WESTWOOD — An exhibit in its final weeks at the Fowler Museum at UCLA shows three different views of Africa by three artists.
Opened in February, the “Inheritance: Recent Video Art from Africa”exhibit is scheduled to close July 28.
“The three temporary exhibitions we opened in the spring demonstrate what the Fowler Museum at UCLA does so well: introduces audiences to cultural genres never before or rarely seen elsewhere that expand our knowledge of the nearly limitless reservoirs of artistic creativity and technical innovation expressed by communities everywhere,” Fowler Museum director Marla Berns said in her director’s message.
The exhibition consists of three video installations by artists, Kudzanai Chiurai, Zina Saro-Wiwa, and Mikhael Subotzky. The exhibits grapple with inherited political, social and environmental realities in their respective countries. Though belonging to the same post-independence generation, they have disparate backgrounds, which results in three starkly different viewpoints on what the future holds.
Chiurai, 38, is an internationally acclaimed young artist born in Zimbabwe. Born one year after Zimbabwe’s emergence from white-ruled Rhodesia, Chiurai’s early work has focused on the political, economic and social strife in his homeland. However, his art practice spans a diverse range of media.
In the 37-minute piece, “We Live in Silence,”Chiurai offers a vision of what could be. In this seven-chapter piece he begins chapter one with an actress declaring, “It’s crucial to be able to select individuals of speaking as we do, capable of thinking as we do, capable of retaining, of absorbing — yes, absorbing — words as we do and above all giving them the same meaning, and so there’ll be millions of white-washed blacks, white-washed and economically enslaved… sweet France, I’ve been white-washed by your culture, but I bring you greetings from Africa.”
The exhibit is accompanied by a soundtrack directed by João Orecchia.
Zina Saro-Wiwa, born in Port Harcourt, Nigeria in 1976 now resides in Brooklyn. She is a video artist and filmmaker, creating installations, documentaries, music videos and experimental films.
In “Table Manners,”Saro-Wiwa invites viewers to share a meal with her subjects. This installment includes eight screens each placed on top of their own individual table with a single chair placed in front of the screen.
Saro-Wiwa explores her Ogoni cultural heritage by filming, in a single take, Niger Delta locals eating traditional dishes from beginning to end. The diners eat ice fish, and mu, garri, egusi soup and garden egg with ground nut butter.
“First of all, I noticed the different popping colors, different foods, and how everyone is just enjoying their meal. And just showing the different styles of eating … kind of going against the traditional westernized way of eating with a fork, and spoon, and knife, just going straight at it with your hands savoring it more,” Los Angeles resident, Ednar Segura said.
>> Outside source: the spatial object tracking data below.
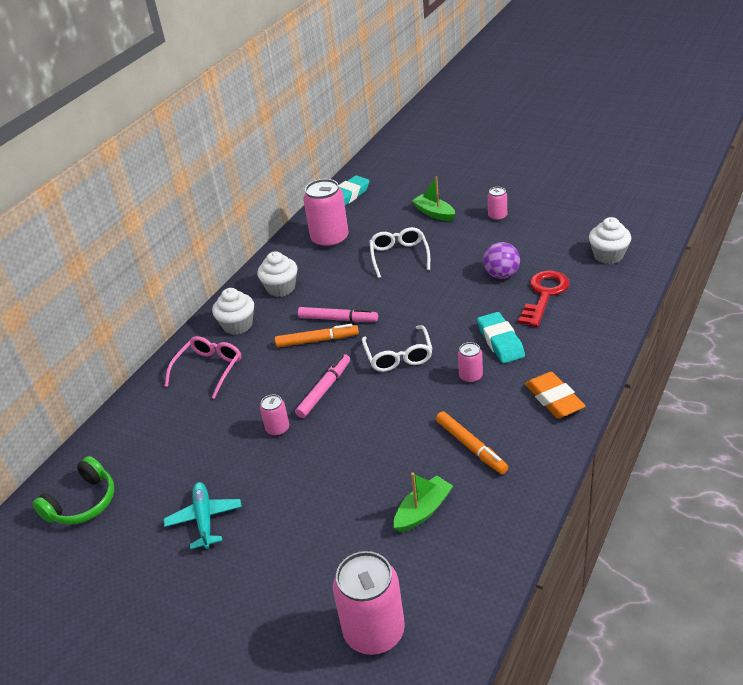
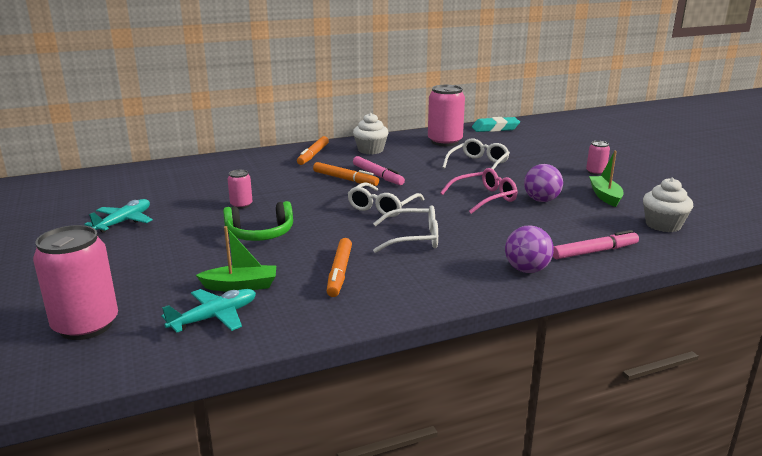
camera: 35 degrees right, 15 degrees down
(82, 503) = (90, 186): green headphones -> green headphones (260, 234)
(208, 369) = (259, 165): pink glasses -> pink glasses (484, 198)
(237, 325) = (313, 155): white cupcake -> orange marker
(324, 390) = (303, 201): pink marker -> pink marker (594, 251)
(434, 213) = (545, 155): green boat -> green boat (605, 196)
(452, 551) = (214, 317): none -> turquoise plane
(470, 376) = (413, 238): pink can -> white glasses
(500, 341) = (472, 231): turquoise eraser -> none
(544, 295) = (558, 223): red key -> none
(554, 399) = (455, 280): orange eraser -> none
(584, 358) = (527, 270): none -> purple ball

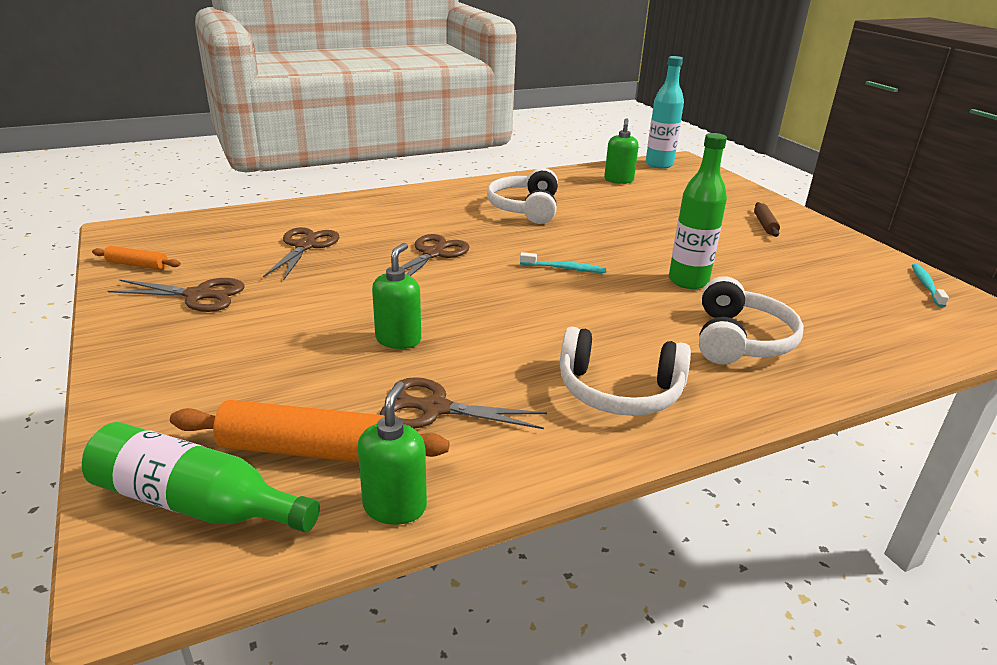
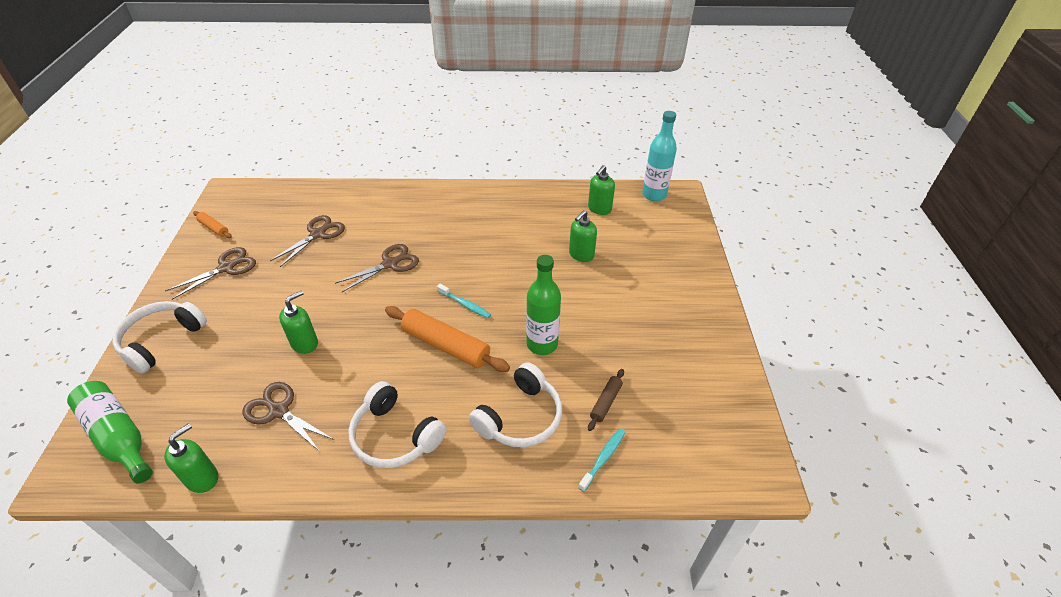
camera: 25 degrees right, 15 degrees up
(199, 295) = (227, 267): brown scissors -> brown scissors turned 75 degrees counterclockwise
(310, 450) = (194, 420): orange rolling pin -> orange rolling pin (446, 345)
(525, 208) = (495, 228): white headphones -> white headphones (162, 340)
(642, 212) = (581, 255): none -> green soap dispenser
(765, 225) = (670, 296): brown rolling pin -> brown rolling pin (606, 402)
(926, 286) = (735, 408): turquoise toothbrush -> turquoise toothbrush (603, 458)

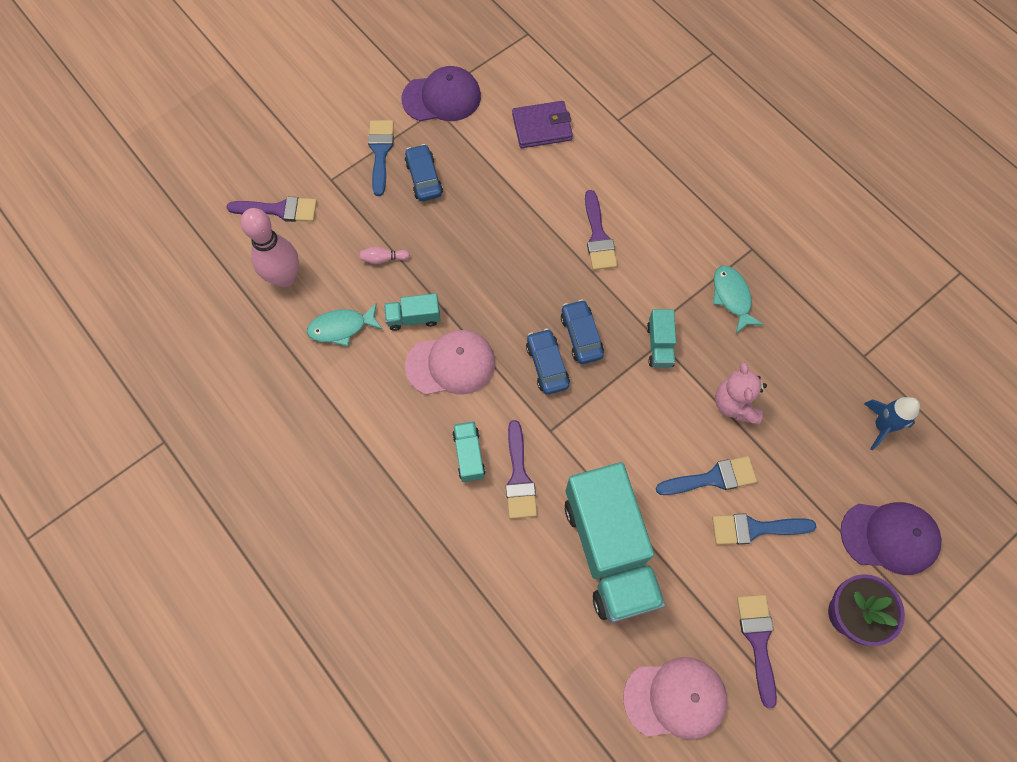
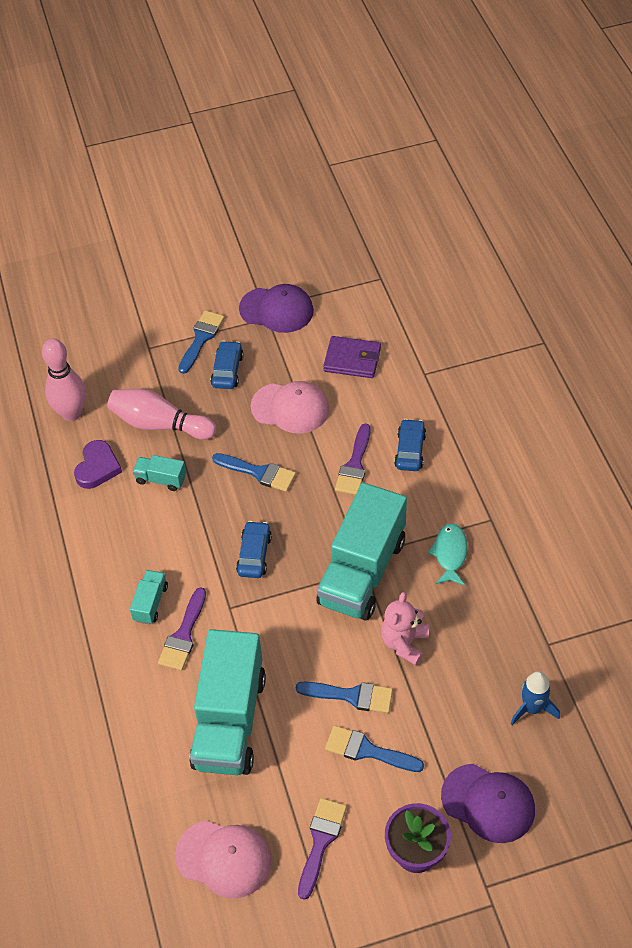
camera: 25 degrees right, 15 degrees down
(279, 210) = (94, 359): purple brush -> none
(341, 327) = (97, 467): turquoise fish -> purple heart
(383, 259) = (160, 424): pink bowling pin -> pink bowling pin, size x2.45
(451, 364) = (173, 526): pink cap -> pink cap (290, 408)
(509, 276) = (259, 472): none -> blue brush
(581, 336) = (296, 541): blue car -> blue car (410, 450)
(659, 345) = (362, 571): turquoise truck -> turquoise truck, size x2.34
He and his family decided to stop by the museum after attending another UCLA event.
Mikhael Subotzky, 38, is a South African artist based in Johannesburg. He’s known for both his film and photographic work. He’s won several awards and is a member of Magnum Photos.
Filmed at Cape Recife Nature Reserve, on the outskirts of Port Elizabeth, Subotzky’s “WYE,”follows three fictional protagonists who inhabit the same beachfront at different time periods.
Upon entering the gallery, viewers are immediately immersed into the storyline as they have to walk on sand to get to their seat. They are surrounded by three large screens as they sit in their beach chairs.
The three interwoven narratives — which appear simultaneously across the three screens — concern individuals striving to be more than visitors in South Africa.
The Fowler Museum is open five days a week, including weekends and admission is free. The museum will be introducing three new exhibits this fall.